After a four-lane highway comes through, market forces will push the area into commercial development, he says.

"It would be a slow process," Harrington, the planning director, says of such a transition. "We would not change the zoning [immediately] with construction of the road."

Correspondence between County Administrator Elmer Hodge and Strauss gives a hint of the county's thinking.

"If we are to expend considerable public funds to move traffic more efficiently through an area, should we not also attempt to recoup some of the cost by creating a more accessible inventory of developable land?" Hodge asked Strauss in a letter.

In other words, an improved 221 may need to pay for itself by providing the county with a bigger tax base.

As a developer, Strauss sees himself as satisfying a demand for housing.

"I'm not here to destroy land," he says. "Where would all these people be if someone hadn't done this?"

And there are plenty of people who have lived the rural life who are willing to sell their land to the highest bidder.

MacGregor has seen that on Poage Valley Road Extension.

"For the longest time, there was no land for sale up our road. Then [landowners] see what others are getting, plus they can't afford to keep it, so they go on and sell it and get big bucks," she says. "Part's a squeeze by the government and part's greed."

Observes Lochner: "As a Realtor, one thing I've learned is sooner or later, every developable piece of property gets sold as it passes down generations. And the only question is, 'How much money am I going to get?' There's very little loyalty to the community or anything else."
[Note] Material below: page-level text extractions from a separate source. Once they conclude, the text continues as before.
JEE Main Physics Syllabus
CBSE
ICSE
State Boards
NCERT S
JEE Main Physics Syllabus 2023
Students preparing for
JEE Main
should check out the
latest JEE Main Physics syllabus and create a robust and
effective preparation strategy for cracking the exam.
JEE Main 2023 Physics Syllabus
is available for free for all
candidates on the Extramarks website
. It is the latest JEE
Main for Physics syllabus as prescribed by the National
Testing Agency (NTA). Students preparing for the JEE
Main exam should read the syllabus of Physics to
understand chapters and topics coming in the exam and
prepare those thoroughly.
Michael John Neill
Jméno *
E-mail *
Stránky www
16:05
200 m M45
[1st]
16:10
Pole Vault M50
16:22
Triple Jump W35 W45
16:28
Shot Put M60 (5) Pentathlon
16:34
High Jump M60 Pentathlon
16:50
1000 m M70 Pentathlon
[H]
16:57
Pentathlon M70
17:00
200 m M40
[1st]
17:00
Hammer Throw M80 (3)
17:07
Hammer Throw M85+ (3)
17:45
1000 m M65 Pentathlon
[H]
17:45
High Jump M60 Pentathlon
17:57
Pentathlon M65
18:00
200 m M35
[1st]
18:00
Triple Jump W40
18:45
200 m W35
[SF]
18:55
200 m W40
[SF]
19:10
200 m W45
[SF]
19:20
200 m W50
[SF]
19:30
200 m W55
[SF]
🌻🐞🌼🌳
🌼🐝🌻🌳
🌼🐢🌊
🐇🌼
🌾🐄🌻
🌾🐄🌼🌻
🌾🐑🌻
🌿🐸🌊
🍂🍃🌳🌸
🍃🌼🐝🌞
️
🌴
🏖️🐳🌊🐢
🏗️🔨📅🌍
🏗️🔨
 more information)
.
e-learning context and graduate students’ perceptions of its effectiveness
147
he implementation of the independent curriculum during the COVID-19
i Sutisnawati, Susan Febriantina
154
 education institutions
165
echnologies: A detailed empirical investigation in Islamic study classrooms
Lochner moved to Back Creek in 1977.

"Same story," he says. "To get more land and elbow room and less traffic."

Then he developed the Highfields Farm subdivision down the road on what was once farmland.

As for the wild turkeys and the deer and the great blue herons that reside in the woods and use the creek, they'll have to do what they've been doing: retreat farther into the woodlands - what's left of it.

"As a kid," William Poage says, "I could count all the houses in a five-mile area around here on both hands."

Now he can see that many from his farm.

There's no real hostility; it's just that the Poages and the new residents don't really mix.

"They live in their world," he says, "and I guess I live in mine."